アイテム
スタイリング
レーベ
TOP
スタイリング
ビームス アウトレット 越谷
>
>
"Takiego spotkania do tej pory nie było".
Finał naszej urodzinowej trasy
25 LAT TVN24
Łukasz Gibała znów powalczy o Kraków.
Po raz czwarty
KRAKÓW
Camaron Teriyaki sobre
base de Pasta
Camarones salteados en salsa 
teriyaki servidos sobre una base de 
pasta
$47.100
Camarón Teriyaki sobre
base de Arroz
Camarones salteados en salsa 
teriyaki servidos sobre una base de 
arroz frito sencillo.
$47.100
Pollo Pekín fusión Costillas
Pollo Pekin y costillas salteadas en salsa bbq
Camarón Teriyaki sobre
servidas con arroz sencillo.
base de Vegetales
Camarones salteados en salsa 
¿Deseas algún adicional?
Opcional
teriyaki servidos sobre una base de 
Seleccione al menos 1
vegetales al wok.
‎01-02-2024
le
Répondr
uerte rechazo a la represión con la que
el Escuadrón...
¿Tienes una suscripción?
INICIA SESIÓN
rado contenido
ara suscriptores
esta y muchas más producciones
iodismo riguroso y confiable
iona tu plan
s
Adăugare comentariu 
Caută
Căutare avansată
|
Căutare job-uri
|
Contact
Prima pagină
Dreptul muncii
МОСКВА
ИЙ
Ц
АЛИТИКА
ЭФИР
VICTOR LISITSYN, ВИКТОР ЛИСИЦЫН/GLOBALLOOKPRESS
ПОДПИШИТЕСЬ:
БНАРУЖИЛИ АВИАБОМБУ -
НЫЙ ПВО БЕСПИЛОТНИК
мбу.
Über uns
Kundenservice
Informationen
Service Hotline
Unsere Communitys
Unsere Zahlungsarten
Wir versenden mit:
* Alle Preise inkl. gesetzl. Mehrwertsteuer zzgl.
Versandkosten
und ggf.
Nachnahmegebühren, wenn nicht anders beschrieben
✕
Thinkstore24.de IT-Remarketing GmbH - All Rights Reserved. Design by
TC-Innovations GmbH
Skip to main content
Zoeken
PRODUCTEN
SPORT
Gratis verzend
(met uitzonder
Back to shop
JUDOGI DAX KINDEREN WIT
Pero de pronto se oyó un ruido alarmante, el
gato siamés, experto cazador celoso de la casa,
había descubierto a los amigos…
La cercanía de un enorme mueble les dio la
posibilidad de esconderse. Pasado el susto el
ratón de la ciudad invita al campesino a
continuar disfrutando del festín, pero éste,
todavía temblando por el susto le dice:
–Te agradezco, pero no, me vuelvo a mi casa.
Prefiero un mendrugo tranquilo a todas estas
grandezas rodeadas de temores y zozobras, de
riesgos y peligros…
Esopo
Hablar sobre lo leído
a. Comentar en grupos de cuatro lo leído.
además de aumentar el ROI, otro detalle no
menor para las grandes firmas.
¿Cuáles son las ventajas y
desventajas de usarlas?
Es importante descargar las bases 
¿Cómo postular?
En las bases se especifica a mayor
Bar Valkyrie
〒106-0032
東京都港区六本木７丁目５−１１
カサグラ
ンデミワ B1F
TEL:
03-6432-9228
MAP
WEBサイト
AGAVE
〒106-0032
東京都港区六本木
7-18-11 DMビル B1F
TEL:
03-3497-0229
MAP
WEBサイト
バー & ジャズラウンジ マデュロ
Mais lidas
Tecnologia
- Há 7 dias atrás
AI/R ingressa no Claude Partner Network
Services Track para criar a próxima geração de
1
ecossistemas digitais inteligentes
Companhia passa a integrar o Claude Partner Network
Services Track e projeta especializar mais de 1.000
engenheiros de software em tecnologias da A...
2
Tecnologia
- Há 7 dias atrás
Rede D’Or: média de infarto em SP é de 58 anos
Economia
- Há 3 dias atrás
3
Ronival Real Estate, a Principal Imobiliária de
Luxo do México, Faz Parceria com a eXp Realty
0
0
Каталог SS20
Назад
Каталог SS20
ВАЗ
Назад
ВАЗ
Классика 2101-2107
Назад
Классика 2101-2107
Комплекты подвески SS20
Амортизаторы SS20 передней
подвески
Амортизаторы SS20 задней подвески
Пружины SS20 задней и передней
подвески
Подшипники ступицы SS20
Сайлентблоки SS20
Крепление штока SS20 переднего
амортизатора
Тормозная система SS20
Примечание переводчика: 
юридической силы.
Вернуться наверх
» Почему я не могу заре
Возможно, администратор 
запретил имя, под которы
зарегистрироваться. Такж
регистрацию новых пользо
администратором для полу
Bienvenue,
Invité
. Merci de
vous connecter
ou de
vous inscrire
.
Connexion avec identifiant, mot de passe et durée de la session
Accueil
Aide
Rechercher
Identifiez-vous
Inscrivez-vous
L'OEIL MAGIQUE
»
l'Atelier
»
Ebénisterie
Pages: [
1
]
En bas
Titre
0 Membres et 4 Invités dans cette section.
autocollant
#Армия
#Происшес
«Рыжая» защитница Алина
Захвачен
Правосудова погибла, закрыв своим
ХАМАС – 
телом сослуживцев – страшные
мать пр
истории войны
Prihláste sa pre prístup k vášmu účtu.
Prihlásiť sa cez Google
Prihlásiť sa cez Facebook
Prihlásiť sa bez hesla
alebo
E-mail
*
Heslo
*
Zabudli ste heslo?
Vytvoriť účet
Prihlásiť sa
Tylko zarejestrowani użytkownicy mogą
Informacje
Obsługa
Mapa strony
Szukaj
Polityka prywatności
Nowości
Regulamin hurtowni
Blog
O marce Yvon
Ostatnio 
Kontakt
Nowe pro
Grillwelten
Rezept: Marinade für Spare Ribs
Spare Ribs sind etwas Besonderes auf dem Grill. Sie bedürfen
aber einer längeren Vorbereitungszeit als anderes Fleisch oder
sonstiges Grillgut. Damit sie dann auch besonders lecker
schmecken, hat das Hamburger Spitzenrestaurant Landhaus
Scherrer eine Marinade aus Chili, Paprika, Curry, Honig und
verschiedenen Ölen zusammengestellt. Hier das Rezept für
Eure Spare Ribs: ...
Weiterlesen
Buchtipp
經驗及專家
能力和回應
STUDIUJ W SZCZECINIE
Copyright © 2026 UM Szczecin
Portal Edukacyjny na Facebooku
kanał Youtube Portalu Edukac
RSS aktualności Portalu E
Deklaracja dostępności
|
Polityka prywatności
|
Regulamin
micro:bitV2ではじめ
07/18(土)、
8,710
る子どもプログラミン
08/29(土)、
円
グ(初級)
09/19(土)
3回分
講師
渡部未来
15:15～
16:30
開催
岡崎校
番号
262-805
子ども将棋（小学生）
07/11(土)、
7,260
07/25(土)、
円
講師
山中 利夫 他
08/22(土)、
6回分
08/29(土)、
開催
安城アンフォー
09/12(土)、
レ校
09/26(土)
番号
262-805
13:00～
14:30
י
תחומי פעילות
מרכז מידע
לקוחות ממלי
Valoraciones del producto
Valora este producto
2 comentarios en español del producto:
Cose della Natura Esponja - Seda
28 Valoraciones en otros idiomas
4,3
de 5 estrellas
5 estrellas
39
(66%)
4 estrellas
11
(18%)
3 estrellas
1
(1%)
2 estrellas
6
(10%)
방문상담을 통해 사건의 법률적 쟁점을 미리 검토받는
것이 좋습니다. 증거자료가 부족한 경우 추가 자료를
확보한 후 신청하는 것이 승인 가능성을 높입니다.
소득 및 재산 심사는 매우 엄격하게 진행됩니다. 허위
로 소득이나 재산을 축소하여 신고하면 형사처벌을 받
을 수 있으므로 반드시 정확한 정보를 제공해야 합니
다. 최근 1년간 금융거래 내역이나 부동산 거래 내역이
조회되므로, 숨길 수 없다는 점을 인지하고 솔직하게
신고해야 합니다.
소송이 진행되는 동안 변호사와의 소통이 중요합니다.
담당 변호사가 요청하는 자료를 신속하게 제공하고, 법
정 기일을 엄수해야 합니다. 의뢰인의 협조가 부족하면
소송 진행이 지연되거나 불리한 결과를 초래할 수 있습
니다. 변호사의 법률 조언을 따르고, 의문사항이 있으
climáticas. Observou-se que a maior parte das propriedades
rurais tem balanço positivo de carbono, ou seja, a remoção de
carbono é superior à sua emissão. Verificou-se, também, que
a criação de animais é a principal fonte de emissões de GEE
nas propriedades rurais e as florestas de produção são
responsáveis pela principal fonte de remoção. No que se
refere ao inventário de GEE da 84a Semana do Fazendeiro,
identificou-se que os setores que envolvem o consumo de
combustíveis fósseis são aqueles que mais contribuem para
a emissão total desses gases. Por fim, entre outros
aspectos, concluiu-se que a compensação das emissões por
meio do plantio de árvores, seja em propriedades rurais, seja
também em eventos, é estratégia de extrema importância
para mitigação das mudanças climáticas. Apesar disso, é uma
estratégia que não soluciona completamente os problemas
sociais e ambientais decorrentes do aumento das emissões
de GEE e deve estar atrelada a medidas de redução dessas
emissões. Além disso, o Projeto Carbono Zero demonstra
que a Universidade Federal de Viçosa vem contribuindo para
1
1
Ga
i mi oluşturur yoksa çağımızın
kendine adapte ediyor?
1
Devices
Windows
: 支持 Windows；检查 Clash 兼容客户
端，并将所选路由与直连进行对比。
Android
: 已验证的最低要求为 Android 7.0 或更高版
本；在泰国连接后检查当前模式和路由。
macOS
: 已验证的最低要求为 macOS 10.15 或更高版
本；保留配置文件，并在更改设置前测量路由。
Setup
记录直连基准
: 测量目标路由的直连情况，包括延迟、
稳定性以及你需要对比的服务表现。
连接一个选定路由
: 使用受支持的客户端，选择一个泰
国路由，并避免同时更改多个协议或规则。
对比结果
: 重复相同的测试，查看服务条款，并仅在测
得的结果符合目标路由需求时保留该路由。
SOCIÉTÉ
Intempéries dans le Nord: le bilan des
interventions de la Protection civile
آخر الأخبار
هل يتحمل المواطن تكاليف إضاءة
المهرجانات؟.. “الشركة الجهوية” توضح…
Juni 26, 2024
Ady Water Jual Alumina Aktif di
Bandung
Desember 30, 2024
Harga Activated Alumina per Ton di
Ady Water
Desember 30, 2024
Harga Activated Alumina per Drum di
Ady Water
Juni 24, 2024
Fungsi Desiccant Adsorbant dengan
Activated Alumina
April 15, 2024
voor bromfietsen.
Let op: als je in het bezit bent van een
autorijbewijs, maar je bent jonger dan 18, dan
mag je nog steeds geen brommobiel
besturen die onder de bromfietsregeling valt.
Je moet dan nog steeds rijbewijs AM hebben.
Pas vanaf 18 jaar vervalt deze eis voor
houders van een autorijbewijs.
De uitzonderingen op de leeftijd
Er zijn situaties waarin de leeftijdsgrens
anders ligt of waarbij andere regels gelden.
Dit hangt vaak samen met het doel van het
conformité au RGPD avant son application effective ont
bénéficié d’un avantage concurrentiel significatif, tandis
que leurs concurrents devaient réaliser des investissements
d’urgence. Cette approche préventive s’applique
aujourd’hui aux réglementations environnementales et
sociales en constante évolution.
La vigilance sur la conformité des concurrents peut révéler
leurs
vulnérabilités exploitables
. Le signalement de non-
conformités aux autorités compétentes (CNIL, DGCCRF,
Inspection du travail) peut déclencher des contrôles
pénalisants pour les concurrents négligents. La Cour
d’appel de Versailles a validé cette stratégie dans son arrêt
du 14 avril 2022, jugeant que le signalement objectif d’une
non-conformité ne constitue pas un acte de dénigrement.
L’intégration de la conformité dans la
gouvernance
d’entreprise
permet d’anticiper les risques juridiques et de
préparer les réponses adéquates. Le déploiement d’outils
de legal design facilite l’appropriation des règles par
= = = = =
■ The task ■
Count how many lines above contain the string "задней". Case must match, and the answer should be the number alone.

■ Answer area ■
2